NKG

Alleingang des Bundes gefährdet Versorgungsqualität

16. Mai 2024

Erheblicher Korrekturbedarf an Gesetzentwurf für Krankenhausreform 

Das Bundeskabinett hat heute den Referentenentwurf für das Krankenhausversorgungsverbesserungsgesetz (KHVVG) beschlossen. Die Niedersächsische Krankenhausgesellschaft (NKG) kritisiert den Entwurf für die Krankenhausreform scharf und mahnt Nachbesserungen an.

„Der von Bundesgesundheitsminister Lauterbach abgesegnete Gesetzentwurf geht vollkommen an den Bedürfnissen der Krankenhäuser, ihrer Mitarbeitenden und nicht zuletzt der Patientinnen und Patienten vorbei. Die radikalen Pläne zum Umbau der Krankenhauslandschaft sind praxisfern, fachlich unausgegoren und gefährden die hochwertige stationäre Versorgung der Bevölkerung. Bleibt es bei den vorgesehenen Regelungen sind Engpässe, lange Wartelisten und ungleiche Lebensbedingungen in Stadt und Land vorprogrammiert. Letzteres ist insbesondere für Flächenländer wie Niedersachsen nicht akzeptabel“, sagt Rainer Rempe, Vorsitzender der NKG.

„Die Bundesländer haben zu Recht eine gemeinsame Stellungnahme zum Referentenentwurf verfasst und einstimmig umfassende Nachbesserungen seitens des Bundes eingefordert. Wir appellieren an die Niedersächsische Landesregierung, sich weiterhin vehement für Änderungen an dem Gesetzentwurf einzusetzen“, so Rempe.  

Die Krankenhäuser in Niedersachsen erkennen die Notwendigkeit einer umfassenden Reform an und sind bereit für den Strukturwandel. Eine wesentliche Voraussetzung hierfür ist jedoch, dass die Kliniken Klarheit und eine verlässliche Perspektive erhalten. Genau diese verweigert der Bundesgesundheitsminister. Bis heute hat er trotz ausdrücklicher Vereinbarung zwischen Bund und Ländern keine Auswirkungsanalyse zur Krankenhausreform vorgelegt. „Minister Lauterbach pocht gegenüber den Krankenhäusern auf maximale Transparenz, ist aber selbst nicht bereit, den Betroffenen und der Bevölkerung die Folgen seiner Reform aufzuzeigen“, so Rempe weiter.

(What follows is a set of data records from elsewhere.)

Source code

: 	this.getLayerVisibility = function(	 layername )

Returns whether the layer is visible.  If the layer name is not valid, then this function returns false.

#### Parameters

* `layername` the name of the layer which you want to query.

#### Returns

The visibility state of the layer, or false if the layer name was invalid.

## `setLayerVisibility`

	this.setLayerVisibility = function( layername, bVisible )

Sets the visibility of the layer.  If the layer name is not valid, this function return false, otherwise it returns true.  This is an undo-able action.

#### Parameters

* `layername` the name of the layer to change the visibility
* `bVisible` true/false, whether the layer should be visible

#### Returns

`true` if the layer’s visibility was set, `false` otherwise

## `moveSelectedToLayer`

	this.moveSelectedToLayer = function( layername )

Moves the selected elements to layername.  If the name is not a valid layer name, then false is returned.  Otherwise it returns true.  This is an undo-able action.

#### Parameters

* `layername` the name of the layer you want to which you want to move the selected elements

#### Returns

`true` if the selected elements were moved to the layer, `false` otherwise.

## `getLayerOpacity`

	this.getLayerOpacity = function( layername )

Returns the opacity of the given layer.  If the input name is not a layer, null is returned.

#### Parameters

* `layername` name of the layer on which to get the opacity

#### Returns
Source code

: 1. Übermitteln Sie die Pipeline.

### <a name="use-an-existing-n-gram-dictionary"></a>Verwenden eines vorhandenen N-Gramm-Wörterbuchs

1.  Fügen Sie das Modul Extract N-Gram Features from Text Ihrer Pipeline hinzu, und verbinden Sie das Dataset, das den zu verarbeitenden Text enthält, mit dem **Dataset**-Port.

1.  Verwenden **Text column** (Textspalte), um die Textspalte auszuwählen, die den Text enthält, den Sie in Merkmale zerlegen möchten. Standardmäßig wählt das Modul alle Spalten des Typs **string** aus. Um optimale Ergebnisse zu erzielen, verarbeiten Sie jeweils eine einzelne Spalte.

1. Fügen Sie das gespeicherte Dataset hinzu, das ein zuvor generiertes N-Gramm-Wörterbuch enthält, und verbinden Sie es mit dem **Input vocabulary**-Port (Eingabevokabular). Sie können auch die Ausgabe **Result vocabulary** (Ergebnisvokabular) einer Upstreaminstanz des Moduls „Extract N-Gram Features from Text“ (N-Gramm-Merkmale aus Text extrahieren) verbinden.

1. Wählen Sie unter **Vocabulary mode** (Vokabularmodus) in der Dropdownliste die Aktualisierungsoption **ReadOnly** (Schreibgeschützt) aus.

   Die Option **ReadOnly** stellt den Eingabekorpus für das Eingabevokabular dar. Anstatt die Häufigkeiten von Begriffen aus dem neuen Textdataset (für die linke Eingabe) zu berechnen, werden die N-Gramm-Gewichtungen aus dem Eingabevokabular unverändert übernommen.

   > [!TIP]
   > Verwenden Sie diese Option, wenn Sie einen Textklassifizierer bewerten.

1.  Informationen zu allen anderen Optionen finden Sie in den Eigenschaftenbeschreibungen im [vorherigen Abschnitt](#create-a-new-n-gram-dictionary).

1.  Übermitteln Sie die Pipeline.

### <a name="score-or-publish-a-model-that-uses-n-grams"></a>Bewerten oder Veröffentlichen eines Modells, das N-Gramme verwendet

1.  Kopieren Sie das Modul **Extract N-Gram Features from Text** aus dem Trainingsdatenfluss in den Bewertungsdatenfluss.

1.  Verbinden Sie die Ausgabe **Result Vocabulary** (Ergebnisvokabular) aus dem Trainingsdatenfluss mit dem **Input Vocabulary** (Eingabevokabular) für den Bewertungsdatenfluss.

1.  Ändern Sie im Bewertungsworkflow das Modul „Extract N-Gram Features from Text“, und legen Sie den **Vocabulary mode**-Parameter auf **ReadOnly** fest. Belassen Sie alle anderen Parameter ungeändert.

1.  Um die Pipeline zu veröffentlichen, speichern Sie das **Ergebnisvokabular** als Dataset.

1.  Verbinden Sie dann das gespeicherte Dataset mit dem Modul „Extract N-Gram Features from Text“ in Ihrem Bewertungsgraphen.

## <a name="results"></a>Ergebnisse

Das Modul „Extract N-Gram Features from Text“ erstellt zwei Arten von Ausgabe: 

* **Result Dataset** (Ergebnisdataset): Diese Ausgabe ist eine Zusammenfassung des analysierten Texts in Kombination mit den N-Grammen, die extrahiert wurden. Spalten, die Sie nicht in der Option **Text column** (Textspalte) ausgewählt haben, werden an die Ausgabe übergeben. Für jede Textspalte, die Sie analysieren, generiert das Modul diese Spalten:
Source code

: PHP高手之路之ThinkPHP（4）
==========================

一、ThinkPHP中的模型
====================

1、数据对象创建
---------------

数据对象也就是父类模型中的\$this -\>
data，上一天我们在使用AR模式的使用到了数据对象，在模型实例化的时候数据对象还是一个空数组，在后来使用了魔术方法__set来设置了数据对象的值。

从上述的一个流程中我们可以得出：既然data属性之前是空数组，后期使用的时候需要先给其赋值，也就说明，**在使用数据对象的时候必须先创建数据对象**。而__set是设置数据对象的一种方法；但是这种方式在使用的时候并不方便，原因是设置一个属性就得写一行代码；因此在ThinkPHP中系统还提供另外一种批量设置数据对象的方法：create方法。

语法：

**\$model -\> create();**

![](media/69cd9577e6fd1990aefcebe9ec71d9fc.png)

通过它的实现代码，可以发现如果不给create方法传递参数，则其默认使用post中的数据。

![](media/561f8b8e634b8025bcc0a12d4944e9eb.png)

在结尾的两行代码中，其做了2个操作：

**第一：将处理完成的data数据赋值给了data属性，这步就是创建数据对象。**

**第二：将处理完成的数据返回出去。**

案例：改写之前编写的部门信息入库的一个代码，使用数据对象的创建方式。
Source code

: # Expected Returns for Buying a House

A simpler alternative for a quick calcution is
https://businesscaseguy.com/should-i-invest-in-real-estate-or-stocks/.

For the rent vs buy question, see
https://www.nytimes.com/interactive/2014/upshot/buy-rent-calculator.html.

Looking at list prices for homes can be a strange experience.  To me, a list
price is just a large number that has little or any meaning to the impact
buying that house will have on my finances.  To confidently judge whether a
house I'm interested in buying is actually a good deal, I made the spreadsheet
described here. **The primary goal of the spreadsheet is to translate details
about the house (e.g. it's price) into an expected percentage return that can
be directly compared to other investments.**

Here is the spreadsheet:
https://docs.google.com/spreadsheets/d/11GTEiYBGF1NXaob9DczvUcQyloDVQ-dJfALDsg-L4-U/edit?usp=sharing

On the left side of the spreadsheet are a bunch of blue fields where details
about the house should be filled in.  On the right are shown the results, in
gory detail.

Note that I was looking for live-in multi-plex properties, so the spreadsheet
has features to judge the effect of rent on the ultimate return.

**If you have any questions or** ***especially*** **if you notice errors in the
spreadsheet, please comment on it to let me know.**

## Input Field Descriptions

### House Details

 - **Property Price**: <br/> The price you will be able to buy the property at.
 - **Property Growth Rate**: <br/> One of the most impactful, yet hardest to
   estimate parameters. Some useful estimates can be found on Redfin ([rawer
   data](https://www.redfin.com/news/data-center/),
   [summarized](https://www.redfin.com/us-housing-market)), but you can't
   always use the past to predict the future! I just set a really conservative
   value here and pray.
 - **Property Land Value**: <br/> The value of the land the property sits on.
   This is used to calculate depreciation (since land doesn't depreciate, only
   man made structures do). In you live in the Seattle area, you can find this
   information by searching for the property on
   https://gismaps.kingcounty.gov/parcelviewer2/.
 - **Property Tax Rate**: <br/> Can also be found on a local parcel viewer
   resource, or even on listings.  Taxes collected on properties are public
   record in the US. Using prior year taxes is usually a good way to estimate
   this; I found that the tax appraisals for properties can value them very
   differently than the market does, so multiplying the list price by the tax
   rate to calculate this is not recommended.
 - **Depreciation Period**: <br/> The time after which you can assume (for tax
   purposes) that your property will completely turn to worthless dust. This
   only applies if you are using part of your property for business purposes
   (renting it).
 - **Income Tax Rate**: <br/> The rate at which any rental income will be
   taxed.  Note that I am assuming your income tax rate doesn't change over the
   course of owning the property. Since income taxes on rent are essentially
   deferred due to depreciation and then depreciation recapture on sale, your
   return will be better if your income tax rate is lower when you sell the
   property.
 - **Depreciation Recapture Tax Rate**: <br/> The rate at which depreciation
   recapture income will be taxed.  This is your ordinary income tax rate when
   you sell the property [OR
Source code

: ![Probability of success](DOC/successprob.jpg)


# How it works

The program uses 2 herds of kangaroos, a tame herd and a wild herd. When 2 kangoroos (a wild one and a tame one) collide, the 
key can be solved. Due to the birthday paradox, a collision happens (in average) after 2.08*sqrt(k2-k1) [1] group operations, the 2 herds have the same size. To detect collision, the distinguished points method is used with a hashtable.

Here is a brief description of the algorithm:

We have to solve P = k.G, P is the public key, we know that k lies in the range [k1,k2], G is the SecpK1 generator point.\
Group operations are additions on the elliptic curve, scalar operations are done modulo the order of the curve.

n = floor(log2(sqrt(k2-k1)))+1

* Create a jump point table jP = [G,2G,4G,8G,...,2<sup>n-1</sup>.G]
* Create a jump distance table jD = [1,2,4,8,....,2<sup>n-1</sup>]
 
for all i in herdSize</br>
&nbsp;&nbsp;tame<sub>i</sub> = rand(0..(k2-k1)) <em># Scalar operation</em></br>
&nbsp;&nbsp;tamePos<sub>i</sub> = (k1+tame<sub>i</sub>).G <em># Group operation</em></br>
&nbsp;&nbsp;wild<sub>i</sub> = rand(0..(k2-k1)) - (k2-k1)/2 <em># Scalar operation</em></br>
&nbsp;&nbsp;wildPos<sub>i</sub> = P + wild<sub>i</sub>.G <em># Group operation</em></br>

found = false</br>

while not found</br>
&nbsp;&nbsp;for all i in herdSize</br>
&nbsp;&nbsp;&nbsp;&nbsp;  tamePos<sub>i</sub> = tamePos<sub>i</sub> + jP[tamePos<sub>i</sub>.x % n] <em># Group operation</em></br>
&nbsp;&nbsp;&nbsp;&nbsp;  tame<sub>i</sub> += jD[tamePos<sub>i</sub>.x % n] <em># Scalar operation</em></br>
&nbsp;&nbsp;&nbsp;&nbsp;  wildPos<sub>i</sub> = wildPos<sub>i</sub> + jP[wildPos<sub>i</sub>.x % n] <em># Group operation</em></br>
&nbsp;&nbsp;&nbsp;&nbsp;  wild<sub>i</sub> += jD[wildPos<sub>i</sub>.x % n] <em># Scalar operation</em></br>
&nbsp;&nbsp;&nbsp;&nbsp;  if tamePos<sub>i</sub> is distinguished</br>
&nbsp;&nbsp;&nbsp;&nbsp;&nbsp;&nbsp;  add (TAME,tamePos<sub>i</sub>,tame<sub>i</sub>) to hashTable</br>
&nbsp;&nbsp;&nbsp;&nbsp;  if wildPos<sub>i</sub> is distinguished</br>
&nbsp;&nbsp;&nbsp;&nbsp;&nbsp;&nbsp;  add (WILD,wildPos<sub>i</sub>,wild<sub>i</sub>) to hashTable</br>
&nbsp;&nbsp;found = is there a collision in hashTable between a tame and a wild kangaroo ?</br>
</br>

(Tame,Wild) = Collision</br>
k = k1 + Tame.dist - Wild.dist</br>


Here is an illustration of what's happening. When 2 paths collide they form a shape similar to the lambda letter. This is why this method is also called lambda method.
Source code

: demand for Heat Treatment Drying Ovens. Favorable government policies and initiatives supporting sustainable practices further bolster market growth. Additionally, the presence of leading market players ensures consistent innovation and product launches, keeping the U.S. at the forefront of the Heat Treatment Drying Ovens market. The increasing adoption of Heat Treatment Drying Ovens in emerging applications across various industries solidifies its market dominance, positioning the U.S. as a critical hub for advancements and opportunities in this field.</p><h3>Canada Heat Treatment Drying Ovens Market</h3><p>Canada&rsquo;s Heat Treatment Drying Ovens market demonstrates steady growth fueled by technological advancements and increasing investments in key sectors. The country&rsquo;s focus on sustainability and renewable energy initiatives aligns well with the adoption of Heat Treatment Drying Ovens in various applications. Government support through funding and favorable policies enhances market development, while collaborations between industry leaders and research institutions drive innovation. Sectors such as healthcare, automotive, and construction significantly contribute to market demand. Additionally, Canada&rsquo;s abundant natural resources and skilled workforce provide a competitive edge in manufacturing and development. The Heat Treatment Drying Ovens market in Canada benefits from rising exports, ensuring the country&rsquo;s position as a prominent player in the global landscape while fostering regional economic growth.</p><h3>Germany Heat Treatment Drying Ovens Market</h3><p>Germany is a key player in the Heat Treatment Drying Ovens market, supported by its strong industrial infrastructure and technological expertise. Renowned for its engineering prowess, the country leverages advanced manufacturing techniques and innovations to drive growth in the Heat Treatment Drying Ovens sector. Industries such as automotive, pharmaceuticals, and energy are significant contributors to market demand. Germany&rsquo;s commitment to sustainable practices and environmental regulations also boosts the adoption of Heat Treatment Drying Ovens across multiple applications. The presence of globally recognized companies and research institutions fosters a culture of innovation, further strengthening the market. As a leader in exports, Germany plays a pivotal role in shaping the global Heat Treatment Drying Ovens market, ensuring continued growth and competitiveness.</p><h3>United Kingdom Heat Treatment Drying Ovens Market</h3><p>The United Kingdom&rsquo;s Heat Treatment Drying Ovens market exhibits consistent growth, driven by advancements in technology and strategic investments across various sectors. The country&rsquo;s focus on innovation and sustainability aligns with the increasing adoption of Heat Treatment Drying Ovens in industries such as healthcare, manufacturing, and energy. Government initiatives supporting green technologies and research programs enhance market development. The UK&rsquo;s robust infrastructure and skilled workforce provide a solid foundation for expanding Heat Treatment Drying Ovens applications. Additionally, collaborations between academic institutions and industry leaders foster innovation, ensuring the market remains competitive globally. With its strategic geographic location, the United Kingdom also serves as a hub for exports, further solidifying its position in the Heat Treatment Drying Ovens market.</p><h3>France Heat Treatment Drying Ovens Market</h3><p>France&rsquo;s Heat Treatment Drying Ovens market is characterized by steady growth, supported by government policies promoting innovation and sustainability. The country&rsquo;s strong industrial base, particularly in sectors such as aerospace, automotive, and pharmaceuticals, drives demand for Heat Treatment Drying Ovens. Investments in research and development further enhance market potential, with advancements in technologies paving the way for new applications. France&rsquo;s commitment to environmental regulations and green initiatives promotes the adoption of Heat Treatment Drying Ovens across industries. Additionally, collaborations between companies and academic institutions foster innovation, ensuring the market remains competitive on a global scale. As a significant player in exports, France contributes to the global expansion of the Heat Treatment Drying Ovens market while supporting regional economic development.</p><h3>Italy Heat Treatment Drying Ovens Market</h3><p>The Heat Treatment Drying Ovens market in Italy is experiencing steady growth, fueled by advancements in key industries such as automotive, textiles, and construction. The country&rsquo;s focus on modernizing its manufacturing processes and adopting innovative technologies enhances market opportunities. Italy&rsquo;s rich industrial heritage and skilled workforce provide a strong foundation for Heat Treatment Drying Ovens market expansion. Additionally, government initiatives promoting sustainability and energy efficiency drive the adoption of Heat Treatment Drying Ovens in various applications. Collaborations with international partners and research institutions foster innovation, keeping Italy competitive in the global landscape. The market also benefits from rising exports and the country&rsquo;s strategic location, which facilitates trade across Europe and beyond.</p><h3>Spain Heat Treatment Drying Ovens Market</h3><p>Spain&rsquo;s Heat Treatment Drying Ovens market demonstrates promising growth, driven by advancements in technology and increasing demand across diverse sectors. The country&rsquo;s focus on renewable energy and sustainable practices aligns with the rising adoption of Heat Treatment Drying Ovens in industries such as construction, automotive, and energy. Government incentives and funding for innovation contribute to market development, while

Der vom Kabinett beschlossene Gesetzentwurf ist in wesentlichen Punkten ungenügend. Die geplante Vorhaltevergütung als Kernelement der Reform verursacht massiven Bürokratieaufwand, verfehlt aber nachweislich die selbst gesteckten politischen Ziele des Bundesgesundheitsministers (Entökonomisierung, Existenzsicherung, Entbürokratisierung, Spezialisierung). Die Vorhaltevergütung baut auf dem aktuell unzureichenden Finanzierungsvolumen auf und verteilt bestehende Mittel, die schon heute nicht die tatsächlichen Kosten abbilden, lediglich um. Eine auskömmliche Finanzierung und eine Verbesserung der wirtschaftlichen Situation der Krankenhäuser werden auf diese Weise nicht erreicht.

„Die gebetsmühlenartig vorgetragene Behauptung des Bundesgesundheitsministers, Ziel der Reform sei die bestmögliche Qualität der Patientenversorgung, ist spätestens mit dem Vorliegen des Referentenentwurfs hinfällig geworden. Dieser zeigt eindeutig, worum es wirklich geht: Eine beispiellose Zentralisierung und systematische Schließung möglichst vieler als nicht bedarfsnotwendig erachteter Krankenhäuser. Insofern ist es nur konsequent – obwohl dramatisch falsch –, dass der Bundesgesundheitsminister den Kliniken den seit 2022 dringend benötigten Inflationsausgleich weiterhin verwehrt, selbst wenn dies zu unkontrollierten Schließungen von Abteilungen und Standorten sowie einer spürbaren Verschlechterung der Versorgungqualität führen wird“, sagt NKG-Verbandsdirektor Helge Engelke.